« L'étude de phase III Flaura 2 a comparé l'association de l'osimertinib et de la chimiothérapie avec le traitement standard représenté par l'osimertinib en monothérapie chez des patients atteints d'un cancer du poumon non à petites cellules (CPNPC) métastatique muté par Egfr. Les résultats ont été présentés en 2 tours : dans le premier, ils ont fait référence à l'augmentation de la survie sans maladie et sont passés de 19 mois au standard aux 36 mois de l'association ; dans le second, la survie globale a été évaluée et elle a été vu qu'elle augmentait d'environ 1 an, passant de 3 ans pour l'osimertinib seul à 4 ans pour l'association osimertinib et chimiothérapie ». Ainsi Filippo de Marinis, directeur de la Division d'oncologie thoracique de l'Institut européen d'oncologie de Milan (Ieo) à Milan et président de l'Association italienne d'oncologie thoracique (Aiot), s'exprimant aujourd'hui dans la capitale lombarde lors de la rencontre avec la presse consacrée aux nouvelles frontières du traitement du cancer du poumon, a illustré les résultats de l'étude qui a conduit au feu vert de l'Aifa pour le remboursement de l'association. chimiothérapie osimertinib pour le traitement de première intention des patients Nsclc porteurs d'une mutation Egfr.
Cette indication a obligé à réfléchir à la réintroduction de la chimiothérapie dans le traitement. « Nous devons réfléchir à la tolérance du patient qui, pour survivre plus d'un an, doit tolérer les effets secondaires de la chimiothérapie », souligne de Marinis. Un aspect cependant « jugé tolérable par les auteurs de l'étude, sur la base de ce que nous savons de cette chimiothérapie – précise-t-il – avec un grand avantage pour les patients qui présentaient des métastases cérébrales, les plus complexes et avec le plus mauvais pronostic, qui ont trouvé que la combinaison avait un avantage considérable, déterminant le chiffre de survie. Plus de chimiothérapie gratuite et plus seulement de thérapie biologique », remarque l'oncologue : « Après 10 ans de connaissance des mécanismes de résistance à médicaments biologiques, nous ajoutons la chimiothérapie à un médicament de troisième génération, obtenant un résultat qui n'a pas encore été égalé ».
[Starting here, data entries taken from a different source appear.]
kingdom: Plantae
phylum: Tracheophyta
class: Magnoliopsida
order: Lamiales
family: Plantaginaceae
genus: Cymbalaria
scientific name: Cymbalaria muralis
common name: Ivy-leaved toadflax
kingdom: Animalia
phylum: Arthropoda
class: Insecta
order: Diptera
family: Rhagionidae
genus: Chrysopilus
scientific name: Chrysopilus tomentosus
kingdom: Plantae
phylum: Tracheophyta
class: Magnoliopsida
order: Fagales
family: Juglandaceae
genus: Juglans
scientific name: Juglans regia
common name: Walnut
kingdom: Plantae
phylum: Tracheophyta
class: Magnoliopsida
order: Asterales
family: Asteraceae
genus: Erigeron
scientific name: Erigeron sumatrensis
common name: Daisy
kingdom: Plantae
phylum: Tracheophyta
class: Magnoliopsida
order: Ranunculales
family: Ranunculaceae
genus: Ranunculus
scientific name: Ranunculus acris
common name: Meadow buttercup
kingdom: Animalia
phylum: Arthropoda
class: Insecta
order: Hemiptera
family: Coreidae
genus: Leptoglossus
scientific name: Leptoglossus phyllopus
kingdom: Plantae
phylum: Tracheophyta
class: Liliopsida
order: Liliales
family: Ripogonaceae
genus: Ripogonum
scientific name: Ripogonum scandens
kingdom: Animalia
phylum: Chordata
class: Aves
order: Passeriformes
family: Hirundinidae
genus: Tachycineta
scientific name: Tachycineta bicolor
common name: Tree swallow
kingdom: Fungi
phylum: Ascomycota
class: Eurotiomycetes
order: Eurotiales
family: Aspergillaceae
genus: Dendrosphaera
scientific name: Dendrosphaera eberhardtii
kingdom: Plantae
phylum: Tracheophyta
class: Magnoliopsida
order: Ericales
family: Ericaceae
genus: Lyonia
Concernant l'autre nouvelle indication qui a obtenu un remboursement de l'AIFA, l'osimertinib en monothérapie pour le traitement des patients atteints d'un CPNPC localement avancé, non résécable, présentant des mutations Egfr et ne progressant pas pendant ou après la chimioradiothérapie, de Marinis a souligné que « le stade 3B de l'adénocarcinome pulmonaire non résécable est traité avec une combinaison standard de chimiothérapie et de radiothérapie, qui remplace la chirurgie. avec des adénocarcinomes sans mutation Egfr, traités par immunothérapie chez les patients porteurs de mutation Egfr, l'immunothérapie ne fonctionne pas, tandis que l'inhibition du gène Egfr donnée par l'osimertinib seul est efficace. Là-dessus « nous n'avons pas encore de données sur la survie globale, mais nous avons des données sur la survie sans progression : nous sommes passés de 5 mois, en cas d'absence de traitement après chimiothérapie et radiothérapie, à 36 mois ». mois si l'osimertinib était ajouté après une chimiothérapie et une radiothérapie. Un chiffre qui représente une nouvelle norme que, jusqu'à présent, AstraZeneca nous permettait d'utiliser sur demande dans les hôpitaux. Aujourd'hui, ce besoin n'existe plus : le Service National de Santé a reconnu la valeur de ce médicament ».